Send them examples of ways the partnership can manifest. Cross-promotion might be second nature to us but not to everyone:
Want the nonprofit to tweet? Write some tweets for them (including your handle).
Want them to share an event on Facebook? Send them the link and make them admins after they buy into it. Invite them to share info about their nonprofit in the event posts.
Want a newsletter exchange?* Write 150-30o words and include a thumbnail sized graphic to use (with links other options available).
Give their newsletter subscribers a discount code or perk of some sort. They’re more likely to make a big deal out of it if you’re able to add value to the sharing.
Did you share a new photo on instagram and Facebook? Tag the nonprofit and/or email your contact with the link asking to share when they’re able. For example, whenever someone partners with 24th ST’s Teen Mentor program, we post a photo of the teens interacting with whatever they donated (in this case, food):
Make signs. Create cards for their office. Know how I always remember to update our nonprofit information on Yelp? Because they sent us a window sticker that I see when I’m on site. Create posters, postcards just for the nonprofit to share that highlight the partnership and why you’re working together at a glance. If they are a location that gets a lot of in person traffic, you can also connect directly with their audience.
Schedule a follow up – in person. People feel more committed if they’ve agreed to something in person. They get a chance to ask questions that might not occur to them via email or phone and truly make a connection with you and your work. You will also understand their situation better and more ideas may occur to you as to how you can help. All partnerships work better if they can put a face to the name, even via video chat.
Give them more than you offer. If you promise two tweets/week, Retweet and Share two extras from their account. Comment on their Facebook posts, even (especially) when it has nothing to do with your project.
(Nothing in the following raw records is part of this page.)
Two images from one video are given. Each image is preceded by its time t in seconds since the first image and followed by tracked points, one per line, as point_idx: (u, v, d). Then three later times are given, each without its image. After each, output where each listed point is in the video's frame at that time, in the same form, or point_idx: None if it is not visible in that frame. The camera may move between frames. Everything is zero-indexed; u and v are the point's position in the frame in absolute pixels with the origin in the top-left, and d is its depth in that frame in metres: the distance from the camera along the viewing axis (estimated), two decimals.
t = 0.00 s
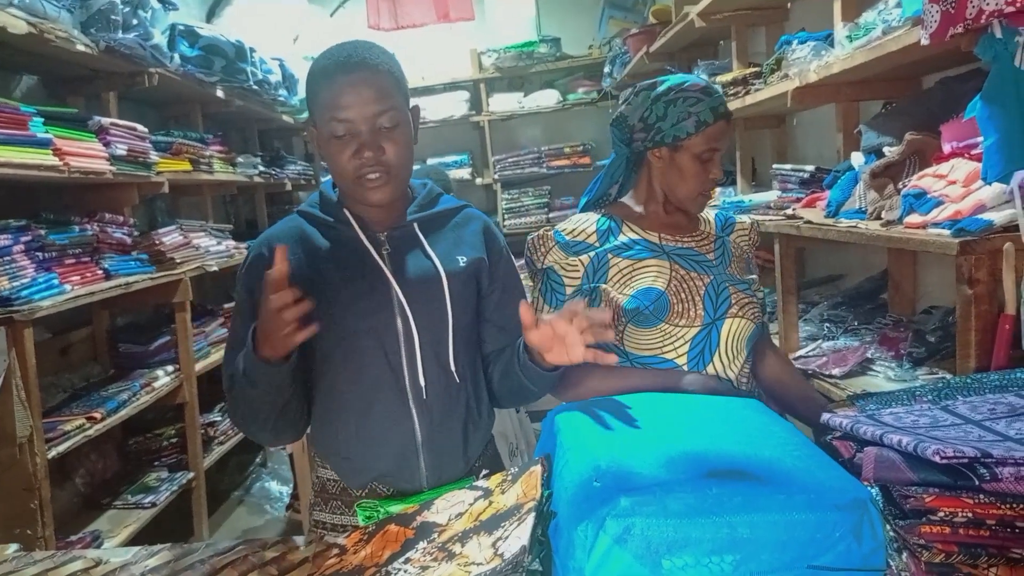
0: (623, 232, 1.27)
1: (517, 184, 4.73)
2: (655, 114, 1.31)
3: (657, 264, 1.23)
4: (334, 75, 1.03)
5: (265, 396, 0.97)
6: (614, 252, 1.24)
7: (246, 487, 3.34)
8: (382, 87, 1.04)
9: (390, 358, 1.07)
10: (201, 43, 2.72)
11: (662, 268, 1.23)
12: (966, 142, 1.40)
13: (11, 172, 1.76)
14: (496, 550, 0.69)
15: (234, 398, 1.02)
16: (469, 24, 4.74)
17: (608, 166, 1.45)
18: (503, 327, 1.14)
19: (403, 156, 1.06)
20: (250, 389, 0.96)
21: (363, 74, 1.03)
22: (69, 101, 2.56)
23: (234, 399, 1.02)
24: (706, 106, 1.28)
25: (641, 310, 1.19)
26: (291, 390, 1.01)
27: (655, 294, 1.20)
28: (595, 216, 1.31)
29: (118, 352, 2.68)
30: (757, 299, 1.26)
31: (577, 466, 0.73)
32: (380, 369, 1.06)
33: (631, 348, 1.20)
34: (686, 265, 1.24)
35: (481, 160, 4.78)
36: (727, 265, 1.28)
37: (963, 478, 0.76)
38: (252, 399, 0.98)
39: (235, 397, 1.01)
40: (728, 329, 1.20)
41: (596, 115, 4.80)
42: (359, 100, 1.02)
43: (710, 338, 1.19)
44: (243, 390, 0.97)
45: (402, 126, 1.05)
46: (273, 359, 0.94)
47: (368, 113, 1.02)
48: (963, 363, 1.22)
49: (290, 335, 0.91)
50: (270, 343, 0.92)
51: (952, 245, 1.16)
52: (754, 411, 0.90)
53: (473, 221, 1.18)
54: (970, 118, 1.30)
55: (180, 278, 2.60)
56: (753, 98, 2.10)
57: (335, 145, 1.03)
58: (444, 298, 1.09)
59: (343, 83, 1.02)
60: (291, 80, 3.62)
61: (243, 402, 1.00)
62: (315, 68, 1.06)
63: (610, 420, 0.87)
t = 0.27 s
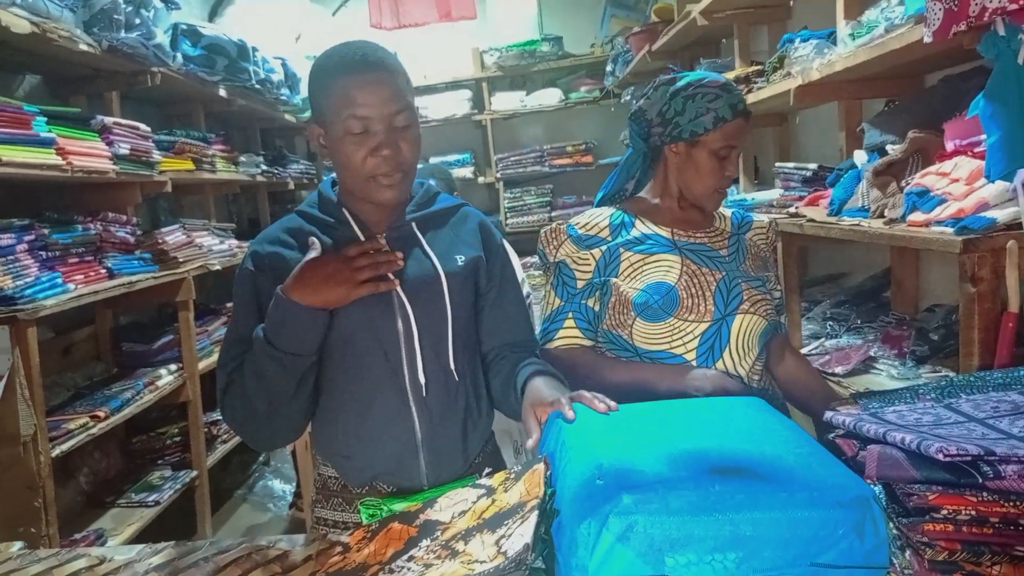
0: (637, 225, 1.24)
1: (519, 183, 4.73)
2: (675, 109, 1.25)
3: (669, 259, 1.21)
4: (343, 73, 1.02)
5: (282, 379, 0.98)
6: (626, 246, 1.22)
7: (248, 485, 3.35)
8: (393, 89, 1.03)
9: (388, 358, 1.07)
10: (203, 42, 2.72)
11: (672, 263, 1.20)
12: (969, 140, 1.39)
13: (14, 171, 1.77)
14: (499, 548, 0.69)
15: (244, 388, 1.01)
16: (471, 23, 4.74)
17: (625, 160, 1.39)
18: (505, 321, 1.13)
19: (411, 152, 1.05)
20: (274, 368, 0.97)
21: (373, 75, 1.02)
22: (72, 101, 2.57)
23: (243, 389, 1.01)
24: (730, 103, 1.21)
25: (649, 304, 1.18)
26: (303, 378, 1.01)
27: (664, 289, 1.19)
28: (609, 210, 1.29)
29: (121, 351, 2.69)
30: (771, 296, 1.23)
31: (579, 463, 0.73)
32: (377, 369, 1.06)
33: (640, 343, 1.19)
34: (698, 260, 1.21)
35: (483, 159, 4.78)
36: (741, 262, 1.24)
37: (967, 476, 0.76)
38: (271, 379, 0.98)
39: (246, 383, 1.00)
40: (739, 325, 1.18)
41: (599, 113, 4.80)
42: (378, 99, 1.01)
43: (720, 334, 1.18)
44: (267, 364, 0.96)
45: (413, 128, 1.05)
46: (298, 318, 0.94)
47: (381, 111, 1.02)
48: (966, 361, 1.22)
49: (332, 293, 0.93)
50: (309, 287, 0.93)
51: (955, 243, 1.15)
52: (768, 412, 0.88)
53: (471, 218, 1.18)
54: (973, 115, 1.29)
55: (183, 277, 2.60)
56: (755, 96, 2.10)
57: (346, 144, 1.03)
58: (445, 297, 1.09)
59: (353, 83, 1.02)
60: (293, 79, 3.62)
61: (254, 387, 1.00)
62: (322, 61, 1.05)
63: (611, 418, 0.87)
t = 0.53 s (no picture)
0: (644, 224, 1.23)
1: (520, 181, 4.73)
2: (680, 106, 1.24)
3: (675, 257, 1.19)
4: (354, 70, 1.03)
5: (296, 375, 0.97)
6: (632, 245, 1.21)
7: (249, 482, 3.35)
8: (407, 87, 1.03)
9: (397, 352, 1.07)
10: (205, 39, 2.72)
11: (677, 261, 1.19)
12: (972, 139, 1.39)
13: (15, 168, 1.77)
14: (501, 546, 0.69)
15: (255, 383, 1.00)
16: (472, 20, 4.73)
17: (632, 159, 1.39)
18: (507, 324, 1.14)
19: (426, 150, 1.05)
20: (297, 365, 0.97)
21: (386, 72, 1.02)
22: (74, 97, 2.57)
23: (254, 385, 1.00)
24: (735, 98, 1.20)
25: (654, 302, 1.17)
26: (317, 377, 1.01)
27: (670, 288, 1.17)
28: (616, 209, 1.27)
29: (122, 348, 2.69)
30: (780, 295, 1.22)
31: (580, 460, 0.73)
32: (386, 365, 1.06)
33: (646, 342, 1.19)
34: (704, 258, 1.19)
35: (485, 157, 4.78)
36: (749, 259, 1.22)
37: (969, 474, 0.76)
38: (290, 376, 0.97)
39: (258, 380, 0.99)
40: (746, 323, 1.17)
41: (600, 111, 4.79)
42: (395, 94, 1.01)
43: (726, 333, 1.17)
44: (282, 361, 0.96)
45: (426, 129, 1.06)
46: (313, 313, 0.94)
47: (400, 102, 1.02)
48: (968, 360, 1.22)
49: (345, 290, 0.94)
50: (322, 283, 0.93)
51: (958, 243, 1.15)
52: (774, 412, 0.87)
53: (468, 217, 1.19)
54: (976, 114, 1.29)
55: (184, 274, 2.60)
56: (757, 94, 2.10)
57: (364, 137, 1.02)
58: (447, 294, 1.09)
59: (369, 77, 1.02)
60: (295, 76, 3.62)
61: (267, 384, 0.99)
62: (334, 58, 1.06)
63: (611, 415, 0.87)
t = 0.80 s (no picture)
0: (647, 225, 1.23)
1: (519, 181, 4.73)
2: (660, 100, 1.28)
3: (680, 258, 1.19)
4: (370, 70, 1.04)
5: (301, 373, 0.97)
6: (636, 247, 1.21)
7: (248, 482, 3.35)
8: (422, 91, 1.04)
9: (400, 349, 1.07)
10: (204, 39, 2.72)
11: (681, 262, 1.19)
12: (970, 139, 1.39)
13: (14, 167, 1.76)
14: (500, 545, 0.69)
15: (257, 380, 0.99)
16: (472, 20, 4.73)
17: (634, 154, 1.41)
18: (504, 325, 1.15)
19: (433, 151, 1.06)
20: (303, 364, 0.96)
21: (401, 74, 1.03)
22: (73, 97, 2.57)
23: (257, 382, 0.99)
24: (703, 88, 1.21)
25: (660, 304, 1.17)
26: (319, 376, 1.00)
27: (674, 288, 1.17)
28: (620, 209, 1.27)
29: (121, 348, 2.69)
30: (786, 295, 1.22)
31: (580, 460, 0.73)
32: (389, 362, 1.06)
33: (650, 343, 1.19)
34: (709, 258, 1.19)
35: (484, 157, 4.78)
36: (754, 259, 1.22)
37: (968, 474, 0.76)
38: (294, 373, 0.97)
39: (261, 377, 0.98)
40: (751, 323, 1.17)
41: (599, 111, 4.79)
42: (412, 95, 1.03)
43: (732, 333, 1.17)
44: (287, 359, 0.95)
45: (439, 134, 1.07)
46: (321, 312, 0.94)
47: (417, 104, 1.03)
48: (966, 360, 1.22)
49: (352, 287, 0.95)
50: (329, 280, 0.94)
51: (957, 242, 1.15)
52: (776, 413, 0.87)
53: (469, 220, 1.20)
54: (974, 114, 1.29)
55: (183, 274, 2.60)
56: (756, 94, 2.10)
57: (381, 136, 1.03)
58: (447, 294, 1.09)
59: (387, 77, 1.03)
60: (294, 76, 3.62)
61: (270, 382, 0.98)
62: (350, 57, 1.07)
63: (611, 414, 0.87)
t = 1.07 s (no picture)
0: (645, 225, 1.22)
1: (518, 180, 4.73)
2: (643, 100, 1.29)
3: (678, 258, 1.19)
4: (376, 71, 1.04)
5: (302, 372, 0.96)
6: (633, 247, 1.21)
7: (247, 481, 3.34)
8: (427, 95, 1.04)
9: (400, 347, 1.06)
10: (202, 38, 2.72)
11: (679, 262, 1.19)
12: (969, 138, 1.39)
13: (12, 166, 1.76)
14: (499, 544, 0.69)
15: (258, 378, 0.99)
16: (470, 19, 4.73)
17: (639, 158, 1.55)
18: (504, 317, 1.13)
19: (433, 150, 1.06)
20: (301, 362, 0.96)
21: (407, 77, 1.03)
22: (71, 96, 2.56)
23: (258, 381, 0.99)
24: (669, 84, 1.22)
25: (658, 305, 1.16)
26: (320, 375, 1.00)
27: (673, 289, 1.17)
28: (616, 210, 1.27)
29: (119, 347, 2.69)
30: (785, 293, 1.21)
31: (579, 459, 0.73)
32: (390, 360, 1.06)
33: (650, 344, 1.18)
34: (707, 258, 1.19)
35: (482, 156, 4.78)
36: (752, 258, 1.21)
37: (967, 473, 0.76)
38: (295, 371, 0.96)
39: (263, 375, 0.98)
40: (750, 323, 1.17)
41: (598, 110, 4.79)
42: (417, 98, 1.03)
43: (731, 334, 1.17)
44: (289, 358, 0.95)
45: (442, 136, 1.07)
46: (324, 313, 0.94)
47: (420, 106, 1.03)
48: (965, 359, 1.22)
49: (354, 287, 0.94)
50: (331, 280, 0.93)
51: (955, 240, 1.16)
52: (773, 411, 0.87)
53: (473, 219, 1.19)
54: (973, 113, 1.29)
55: (182, 273, 2.60)
56: (755, 93, 2.10)
57: (385, 138, 1.03)
58: (447, 293, 1.09)
59: (393, 79, 1.03)
60: (292, 75, 3.62)
61: (271, 381, 0.98)
62: (358, 55, 1.07)
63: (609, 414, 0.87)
Be a partner. Be supportive.
Add their logo to your website. Write a blog about their work. Donate a portion of proceeds to them. You think every penny counts in your budget? Now add a Board of Directors who will light up at hearing that a local artist donated even a couple hundred dollars from an event. I’ve personally made more trips to Theatre Unleashed in North Hollywood because they always partner with a nonprofit for their shows.
You didn’t get a partnership after contacting them? Invite them to future events as your comped guest anyhow. Send them a copy of your work gratis in case they want to partner in the future.This is called good will for future potential partnerships. Maybe they really didn’t understand the connection between your work and their organization. Maybe they honestly didn’t have the time to click your links, or thought they would have time later. You know how that goes.
As with everything involved in audience building, this is a long term proposition. So start researching and connecting with these nonprofits well before you ask them for something. I’m talking months before you need them to do anything. Show up to their fundraisers and events when you can, well before and after the partnership. Long term, genuine good will creates relationships that will outlast the initial ask.
*Just a cautionary tale here: There is a mid sized theater in Pasadena who emails me about every show, asking for cross promotion. That would be fine except that (a) we’ve never done it and he always emails as if we have (which is just lazy), and (b) I told him I would review their season and tell him if any of our target audiences overlapped, as we have a very niche supporter base. After a few of these infuriating emails that went well beyond my boundaries of exclamation point abuse, I blocked his email.